DIRECTIONS FOR THIS TASK: The lines below that include the word "middle" are to be reported.
GIVEN RECORDS Block Start
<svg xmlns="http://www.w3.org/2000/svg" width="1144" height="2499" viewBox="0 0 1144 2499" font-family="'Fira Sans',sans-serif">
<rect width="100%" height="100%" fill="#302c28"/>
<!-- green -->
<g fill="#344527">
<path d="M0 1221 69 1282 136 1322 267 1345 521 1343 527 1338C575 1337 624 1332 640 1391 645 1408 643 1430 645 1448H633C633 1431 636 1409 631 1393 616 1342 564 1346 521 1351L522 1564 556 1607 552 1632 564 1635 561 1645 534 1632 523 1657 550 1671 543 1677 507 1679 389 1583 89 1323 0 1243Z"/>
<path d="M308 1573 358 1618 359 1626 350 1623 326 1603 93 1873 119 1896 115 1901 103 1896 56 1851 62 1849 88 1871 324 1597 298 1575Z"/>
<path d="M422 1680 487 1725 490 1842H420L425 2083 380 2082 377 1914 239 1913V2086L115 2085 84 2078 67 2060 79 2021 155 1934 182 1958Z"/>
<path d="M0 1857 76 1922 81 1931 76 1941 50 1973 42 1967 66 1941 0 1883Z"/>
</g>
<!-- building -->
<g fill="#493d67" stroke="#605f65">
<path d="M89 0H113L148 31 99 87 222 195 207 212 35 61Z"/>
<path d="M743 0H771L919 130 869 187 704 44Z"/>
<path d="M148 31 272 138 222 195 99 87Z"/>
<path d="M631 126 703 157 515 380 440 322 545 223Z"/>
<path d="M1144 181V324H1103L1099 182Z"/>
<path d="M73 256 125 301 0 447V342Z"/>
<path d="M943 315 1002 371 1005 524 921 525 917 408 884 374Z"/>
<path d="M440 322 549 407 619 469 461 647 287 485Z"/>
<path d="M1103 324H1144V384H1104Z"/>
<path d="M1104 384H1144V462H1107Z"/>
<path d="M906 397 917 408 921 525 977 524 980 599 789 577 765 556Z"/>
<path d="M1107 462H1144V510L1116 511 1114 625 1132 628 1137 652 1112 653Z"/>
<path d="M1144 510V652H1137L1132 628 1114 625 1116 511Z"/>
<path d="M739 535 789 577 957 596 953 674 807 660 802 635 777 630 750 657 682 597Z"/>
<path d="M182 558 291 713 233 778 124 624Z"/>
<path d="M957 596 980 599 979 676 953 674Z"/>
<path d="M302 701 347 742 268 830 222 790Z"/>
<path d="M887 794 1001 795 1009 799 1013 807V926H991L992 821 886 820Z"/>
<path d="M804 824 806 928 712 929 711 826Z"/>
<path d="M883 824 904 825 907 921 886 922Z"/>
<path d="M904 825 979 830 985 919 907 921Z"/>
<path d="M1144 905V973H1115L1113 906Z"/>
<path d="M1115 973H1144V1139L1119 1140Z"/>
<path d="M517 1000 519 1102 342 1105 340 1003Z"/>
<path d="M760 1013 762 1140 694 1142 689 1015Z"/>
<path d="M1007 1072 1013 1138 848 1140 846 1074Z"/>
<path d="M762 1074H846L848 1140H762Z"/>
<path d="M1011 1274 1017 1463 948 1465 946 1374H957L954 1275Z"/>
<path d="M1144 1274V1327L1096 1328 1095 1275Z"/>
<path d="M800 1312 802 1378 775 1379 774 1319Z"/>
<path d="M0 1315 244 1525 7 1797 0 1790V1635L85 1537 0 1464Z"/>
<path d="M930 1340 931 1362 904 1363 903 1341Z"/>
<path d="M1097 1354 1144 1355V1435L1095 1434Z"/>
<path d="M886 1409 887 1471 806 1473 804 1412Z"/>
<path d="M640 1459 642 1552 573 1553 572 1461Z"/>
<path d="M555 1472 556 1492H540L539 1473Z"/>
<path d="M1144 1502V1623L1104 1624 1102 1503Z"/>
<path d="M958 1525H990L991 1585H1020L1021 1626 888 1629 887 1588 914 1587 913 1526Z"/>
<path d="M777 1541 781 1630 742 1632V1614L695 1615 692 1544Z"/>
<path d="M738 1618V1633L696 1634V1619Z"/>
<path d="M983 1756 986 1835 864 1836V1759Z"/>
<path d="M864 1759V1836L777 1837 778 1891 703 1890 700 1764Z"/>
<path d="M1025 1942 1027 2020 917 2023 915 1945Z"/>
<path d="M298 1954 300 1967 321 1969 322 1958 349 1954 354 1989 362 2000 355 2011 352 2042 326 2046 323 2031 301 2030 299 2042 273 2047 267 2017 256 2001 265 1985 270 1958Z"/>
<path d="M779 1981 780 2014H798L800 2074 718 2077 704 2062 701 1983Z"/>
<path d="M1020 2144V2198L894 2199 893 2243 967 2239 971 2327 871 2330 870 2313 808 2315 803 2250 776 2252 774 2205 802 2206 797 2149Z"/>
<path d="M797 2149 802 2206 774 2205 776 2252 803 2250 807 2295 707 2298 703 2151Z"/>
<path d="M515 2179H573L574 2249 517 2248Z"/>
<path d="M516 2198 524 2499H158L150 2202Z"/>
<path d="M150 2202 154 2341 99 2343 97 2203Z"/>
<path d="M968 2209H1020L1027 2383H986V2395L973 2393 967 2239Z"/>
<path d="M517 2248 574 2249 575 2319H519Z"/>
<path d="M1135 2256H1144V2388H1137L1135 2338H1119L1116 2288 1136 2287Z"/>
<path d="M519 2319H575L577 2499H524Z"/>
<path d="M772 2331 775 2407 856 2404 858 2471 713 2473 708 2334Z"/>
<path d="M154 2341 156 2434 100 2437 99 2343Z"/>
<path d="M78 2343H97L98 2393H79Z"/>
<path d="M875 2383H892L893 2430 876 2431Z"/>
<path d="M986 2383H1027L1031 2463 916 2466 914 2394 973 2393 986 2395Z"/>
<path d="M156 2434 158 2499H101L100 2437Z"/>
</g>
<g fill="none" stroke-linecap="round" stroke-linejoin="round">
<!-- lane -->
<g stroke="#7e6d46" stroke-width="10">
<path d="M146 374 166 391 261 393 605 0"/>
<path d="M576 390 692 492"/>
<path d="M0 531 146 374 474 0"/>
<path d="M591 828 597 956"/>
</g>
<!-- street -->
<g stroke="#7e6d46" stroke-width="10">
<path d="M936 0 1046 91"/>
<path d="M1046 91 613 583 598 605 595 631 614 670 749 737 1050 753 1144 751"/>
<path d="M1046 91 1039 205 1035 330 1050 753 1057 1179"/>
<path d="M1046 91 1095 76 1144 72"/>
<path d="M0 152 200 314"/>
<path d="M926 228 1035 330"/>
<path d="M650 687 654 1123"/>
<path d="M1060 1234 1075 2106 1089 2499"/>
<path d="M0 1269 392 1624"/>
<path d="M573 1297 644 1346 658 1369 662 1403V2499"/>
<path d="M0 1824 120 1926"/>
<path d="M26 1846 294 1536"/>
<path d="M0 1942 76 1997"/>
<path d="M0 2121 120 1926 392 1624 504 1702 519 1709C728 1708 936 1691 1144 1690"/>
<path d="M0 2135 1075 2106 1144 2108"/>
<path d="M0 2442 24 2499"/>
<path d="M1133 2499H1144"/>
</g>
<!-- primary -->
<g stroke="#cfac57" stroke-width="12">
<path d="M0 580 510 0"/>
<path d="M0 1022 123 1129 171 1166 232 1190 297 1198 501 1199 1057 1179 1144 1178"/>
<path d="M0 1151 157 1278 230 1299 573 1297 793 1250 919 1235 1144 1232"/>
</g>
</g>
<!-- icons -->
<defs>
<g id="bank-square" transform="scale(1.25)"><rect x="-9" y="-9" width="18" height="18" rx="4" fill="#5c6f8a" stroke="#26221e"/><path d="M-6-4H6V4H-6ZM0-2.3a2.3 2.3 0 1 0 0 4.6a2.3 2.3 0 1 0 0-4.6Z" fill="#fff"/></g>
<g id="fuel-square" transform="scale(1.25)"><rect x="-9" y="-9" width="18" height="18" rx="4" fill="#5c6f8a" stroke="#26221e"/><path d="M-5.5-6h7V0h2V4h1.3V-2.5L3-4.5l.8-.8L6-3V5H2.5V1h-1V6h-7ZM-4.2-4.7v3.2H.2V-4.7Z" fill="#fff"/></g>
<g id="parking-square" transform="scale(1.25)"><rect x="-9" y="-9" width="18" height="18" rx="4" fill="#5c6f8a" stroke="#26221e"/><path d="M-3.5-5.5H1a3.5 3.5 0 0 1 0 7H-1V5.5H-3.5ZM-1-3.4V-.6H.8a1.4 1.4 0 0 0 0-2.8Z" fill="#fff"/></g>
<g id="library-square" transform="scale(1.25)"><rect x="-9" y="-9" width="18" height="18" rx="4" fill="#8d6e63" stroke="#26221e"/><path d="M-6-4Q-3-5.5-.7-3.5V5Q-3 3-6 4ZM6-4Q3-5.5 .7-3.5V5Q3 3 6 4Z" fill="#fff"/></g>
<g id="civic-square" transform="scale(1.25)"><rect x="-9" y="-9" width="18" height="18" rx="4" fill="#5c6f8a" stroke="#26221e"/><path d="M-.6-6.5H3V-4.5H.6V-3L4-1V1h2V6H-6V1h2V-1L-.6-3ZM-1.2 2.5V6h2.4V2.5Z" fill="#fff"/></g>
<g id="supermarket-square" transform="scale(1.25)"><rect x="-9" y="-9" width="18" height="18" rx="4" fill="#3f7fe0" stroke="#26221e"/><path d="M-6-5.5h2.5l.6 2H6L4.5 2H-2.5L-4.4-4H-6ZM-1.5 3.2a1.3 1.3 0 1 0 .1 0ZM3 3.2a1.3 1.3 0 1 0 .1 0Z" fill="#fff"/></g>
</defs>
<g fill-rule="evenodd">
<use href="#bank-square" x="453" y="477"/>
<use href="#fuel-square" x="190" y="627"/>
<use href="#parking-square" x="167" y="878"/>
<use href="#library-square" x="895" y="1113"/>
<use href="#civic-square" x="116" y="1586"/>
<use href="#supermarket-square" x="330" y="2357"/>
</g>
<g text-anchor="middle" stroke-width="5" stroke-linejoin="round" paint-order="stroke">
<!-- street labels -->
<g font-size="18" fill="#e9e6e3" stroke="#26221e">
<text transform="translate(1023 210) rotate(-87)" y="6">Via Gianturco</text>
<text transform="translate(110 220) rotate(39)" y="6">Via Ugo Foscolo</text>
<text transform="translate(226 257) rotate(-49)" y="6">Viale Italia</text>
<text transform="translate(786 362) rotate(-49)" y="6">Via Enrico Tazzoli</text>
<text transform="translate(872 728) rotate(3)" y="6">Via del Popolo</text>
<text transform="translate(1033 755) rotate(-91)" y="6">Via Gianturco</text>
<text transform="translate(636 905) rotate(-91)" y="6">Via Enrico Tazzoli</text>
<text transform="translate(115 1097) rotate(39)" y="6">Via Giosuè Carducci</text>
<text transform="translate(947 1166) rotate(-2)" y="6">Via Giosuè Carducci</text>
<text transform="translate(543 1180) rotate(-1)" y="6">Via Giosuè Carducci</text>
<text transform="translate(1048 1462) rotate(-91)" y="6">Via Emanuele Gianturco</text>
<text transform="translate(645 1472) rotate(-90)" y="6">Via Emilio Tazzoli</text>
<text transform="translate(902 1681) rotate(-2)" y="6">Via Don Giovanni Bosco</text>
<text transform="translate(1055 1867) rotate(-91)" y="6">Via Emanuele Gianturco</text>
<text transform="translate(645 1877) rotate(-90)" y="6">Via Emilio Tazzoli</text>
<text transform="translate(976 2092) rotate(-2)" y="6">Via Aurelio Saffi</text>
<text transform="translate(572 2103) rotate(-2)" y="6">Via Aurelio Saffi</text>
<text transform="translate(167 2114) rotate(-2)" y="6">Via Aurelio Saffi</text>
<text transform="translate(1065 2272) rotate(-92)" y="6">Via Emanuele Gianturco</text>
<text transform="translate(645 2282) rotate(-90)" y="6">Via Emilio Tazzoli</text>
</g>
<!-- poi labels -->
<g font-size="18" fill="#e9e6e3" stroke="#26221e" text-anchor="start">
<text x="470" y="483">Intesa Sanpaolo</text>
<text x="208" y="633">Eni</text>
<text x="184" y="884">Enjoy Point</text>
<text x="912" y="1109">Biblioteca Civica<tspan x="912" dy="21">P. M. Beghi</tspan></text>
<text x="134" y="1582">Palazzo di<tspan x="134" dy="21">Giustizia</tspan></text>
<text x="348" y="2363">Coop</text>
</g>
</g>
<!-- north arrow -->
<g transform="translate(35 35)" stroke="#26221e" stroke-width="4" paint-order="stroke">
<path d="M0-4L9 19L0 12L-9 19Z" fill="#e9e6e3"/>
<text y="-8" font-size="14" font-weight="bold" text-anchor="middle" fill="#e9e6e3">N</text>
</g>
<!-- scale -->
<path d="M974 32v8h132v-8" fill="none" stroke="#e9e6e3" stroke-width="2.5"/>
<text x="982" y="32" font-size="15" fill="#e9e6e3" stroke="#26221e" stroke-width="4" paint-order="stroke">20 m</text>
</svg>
GIVEN RECORDS Block End
REPLY:
<g text-anchor="middle" stroke-width="5" stroke-linejoin="round" paint-order="stroke">
<text y="-8" font-size="14" font-weight="bold" text-anchor="middle" fill="#e9e6e3">N</text>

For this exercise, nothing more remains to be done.